# Consignes
Répondez brièvement à ces questions sur le texte consacré à la compétitivité durable des entreprises :
1. Selon Humbert Lesca (1994), que devrait faire une entreprise qui veut être durablement compétitive ?
2. Sur quoi porte le défi auquel sont confrontées les entreprises ?
3. D’après Alain-Charles Martinet (1988), quels sont les deux types d’ingrédients que nécessite la compétitivité durable de l’entreprise ?

# Texte fourni
------

D’après Humbert Lesca (1994) : ‘“ Une entreprise qui veut être durablement compétitive devrait être constamment aux aguets afin d’être en mesure de tirer profit des changements qui, la plupart du temps, s’imposent à elle ”.’

Maintiendront les bases de leur compétitivité, les entreprises qui franchiront un seuil qualitatif important dans leur capacité à prévoir l’évolution des marchés, à cerner les besoins potentiels, à identifier les innovations technologiques et à anticiper les modifications de comportement des acteurs économiques, politiques et sociaux.

Les entreprises qui sauront mettre en place un ensemble de capteurs sensibles jusqu’aux “ signaux faibles ”, qui informent sans délai les centres de décision attentifs, bénéficieront ainsi d’un réel avantage concurrentiel.

Pour Henri Savall et Véronique Zardet (1995), l’enjeu est de réussir à transformer les conditions de production en les adaptant à la fois aux exigences des consommateurs et à celles du personnel-producteur de la qualité. Cette approche par la qualité est finalement très proche de celle de l’efficacité de l’entreprise. On peut imaginer que l’entreprise réussisse à stimuler le rôle de vigilance du personnel sur un niveau de qualité interne-externe cohérent, efficace et permettant d’assurer sa survie-développement et la satisfaction des besoins professionnels du personnel.

Le défi auquel sont confrontées les entreprises porte sur l’organisation de la vigilance. La veille stratégique interne-externe de “ métier ” est une source importante d’inspiration des actions motrices pour des stratégies innovantes, en vue de développer la créativité par l’interactivité cognitive.

Quant à Alain-Charles Martinet (1988), il nous explique que la compétitivité durable de l’entreprise nécessite la réunion de deux types d’ingrédients :

  1. la création de potentiel de performances qui passe par des investissements en recherche et développement, en acquisition de ressources humaines, technologiques, en lancement de nouveaux produits, en réorganisation… Ces investissements constituent un ensemble de capacités permettant à l’entreprise d’envisager les résultats qu’elle souhaite.
  2. L’exploitation efficiente de ces capacités suppose une gestion quotidienne des activités, tendue vers la réalisation de ces résultats.

------

# Données fournies

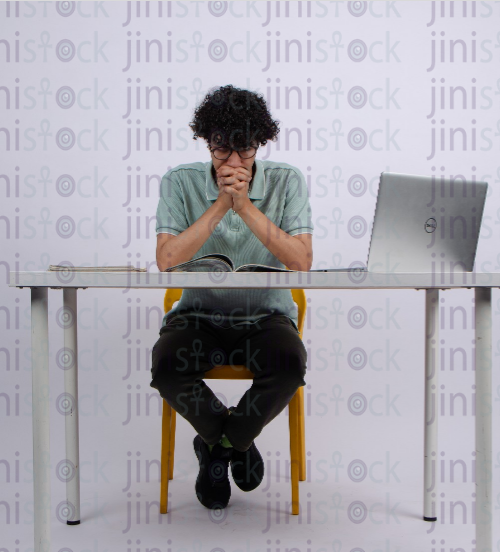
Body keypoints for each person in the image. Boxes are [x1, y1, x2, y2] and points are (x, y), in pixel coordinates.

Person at [150, 85, 314, 510]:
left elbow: (301, 261)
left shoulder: (287, 180)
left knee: (289, 365)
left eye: (246, 149)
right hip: (199, 316)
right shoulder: (179, 181)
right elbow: (167, 260)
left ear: (260, 143)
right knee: (168, 367)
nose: (236, 162)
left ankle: (221, 447)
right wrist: (222, 204)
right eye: (224, 150)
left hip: (265, 318)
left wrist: (246, 207)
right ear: (208, 142)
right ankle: (237, 442)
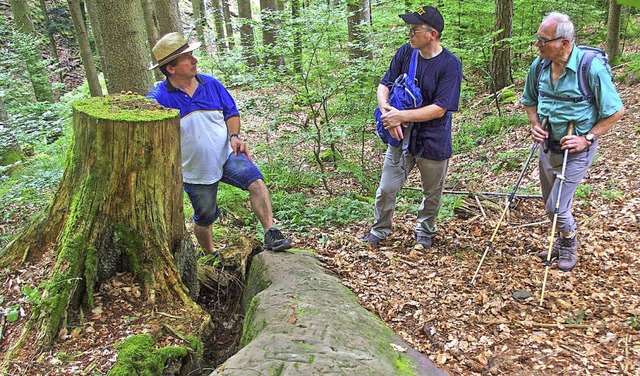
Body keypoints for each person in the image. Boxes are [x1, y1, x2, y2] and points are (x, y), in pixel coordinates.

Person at [147, 32, 292, 255]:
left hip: (227, 155)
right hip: (194, 170)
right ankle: (210, 254)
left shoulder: (211, 85)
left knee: (256, 182)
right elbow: (140, 114)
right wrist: (128, 102)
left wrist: (234, 136)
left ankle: (271, 232)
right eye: (187, 58)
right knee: (205, 217)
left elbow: (231, 113)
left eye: (192, 55)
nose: (194, 60)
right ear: (171, 68)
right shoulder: (159, 98)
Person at [521, 12, 624, 271]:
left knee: (556, 205)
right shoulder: (540, 66)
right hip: (547, 147)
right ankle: (560, 238)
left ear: (564, 43)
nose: (538, 45)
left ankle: (568, 242)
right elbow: (529, 100)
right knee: (550, 205)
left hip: (576, 150)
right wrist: (534, 124)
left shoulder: (591, 68)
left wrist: (587, 138)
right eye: (538, 39)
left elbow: (616, 111)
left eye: (544, 41)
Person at [363, 6, 462, 249]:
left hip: (433, 138)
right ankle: (380, 229)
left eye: (414, 30)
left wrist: (401, 116)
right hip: (400, 136)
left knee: (432, 191)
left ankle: (425, 231)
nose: (409, 34)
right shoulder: (406, 53)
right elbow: (384, 84)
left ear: (432, 34)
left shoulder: (450, 65)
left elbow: (441, 107)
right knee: (387, 188)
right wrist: (388, 112)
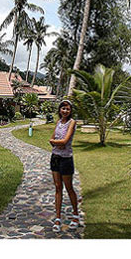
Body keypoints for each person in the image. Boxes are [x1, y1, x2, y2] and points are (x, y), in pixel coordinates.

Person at [49, 99, 80, 232]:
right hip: (55, 157)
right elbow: (52, 140)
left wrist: (55, 142)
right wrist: (56, 142)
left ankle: (75, 215)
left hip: (66, 159)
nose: (65, 111)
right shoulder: (58, 122)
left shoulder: (72, 122)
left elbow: (65, 141)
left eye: (68, 109)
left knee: (69, 188)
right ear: (60, 110)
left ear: (71, 111)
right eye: (63, 108)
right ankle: (57, 218)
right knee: (58, 188)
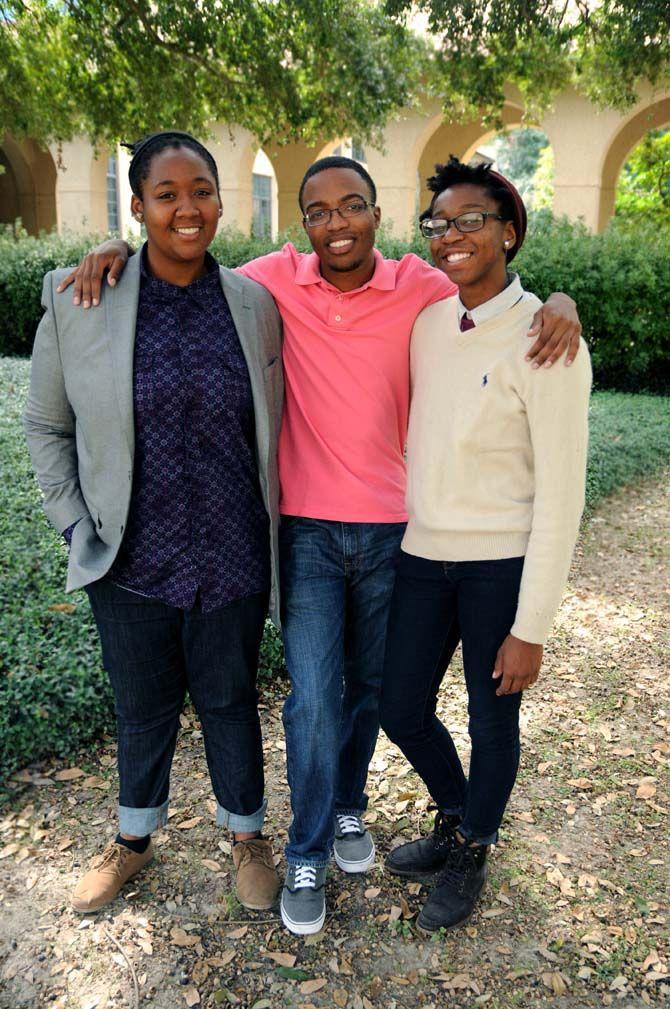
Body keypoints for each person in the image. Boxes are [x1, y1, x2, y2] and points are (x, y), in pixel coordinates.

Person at [57, 155, 583, 935]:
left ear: (379, 213)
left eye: (354, 206)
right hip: (306, 527)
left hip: (394, 535)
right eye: (319, 210)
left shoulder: (423, 288)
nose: (337, 222)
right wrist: (118, 254)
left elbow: (499, 294)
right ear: (303, 224)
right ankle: (305, 846)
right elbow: (187, 253)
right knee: (313, 696)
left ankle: (359, 811)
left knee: (376, 692)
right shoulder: (273, 281)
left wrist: (561, 300)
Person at [23, 132, 284, 915]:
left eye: (200, 188)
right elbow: (45, 425)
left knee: (232, 699)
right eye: (165, 194)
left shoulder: (256, 301)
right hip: (130, 556)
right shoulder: (78, 299)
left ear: (219, 198)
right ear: (136, 207)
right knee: (142, 707)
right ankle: (132, 840)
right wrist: (75, 526)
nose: (186, 207)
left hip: (234, 550)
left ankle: (246, 834)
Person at [379, 157, 592, 933]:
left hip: (500, 566)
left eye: (472, 219)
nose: (452, 234)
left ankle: (473, 844)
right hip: (421, 555)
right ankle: (460, 812)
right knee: (400, 706)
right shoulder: (430, 323)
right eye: (439, 222)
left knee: (491, 718)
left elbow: (563, 493)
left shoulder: (548, 337)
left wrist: (531, 626)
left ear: (509, 230)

------

# Corrigé
1. Elle devrait être constamment aux aguets afin d’être en mesure de tirer profit des changements qui, la plupart du temps, s’imposent à elle.
2. Il porte sur l’organisation de la vigilance.
3. La création de potentiel de performances et l’exploitation efficiente de ces capacités.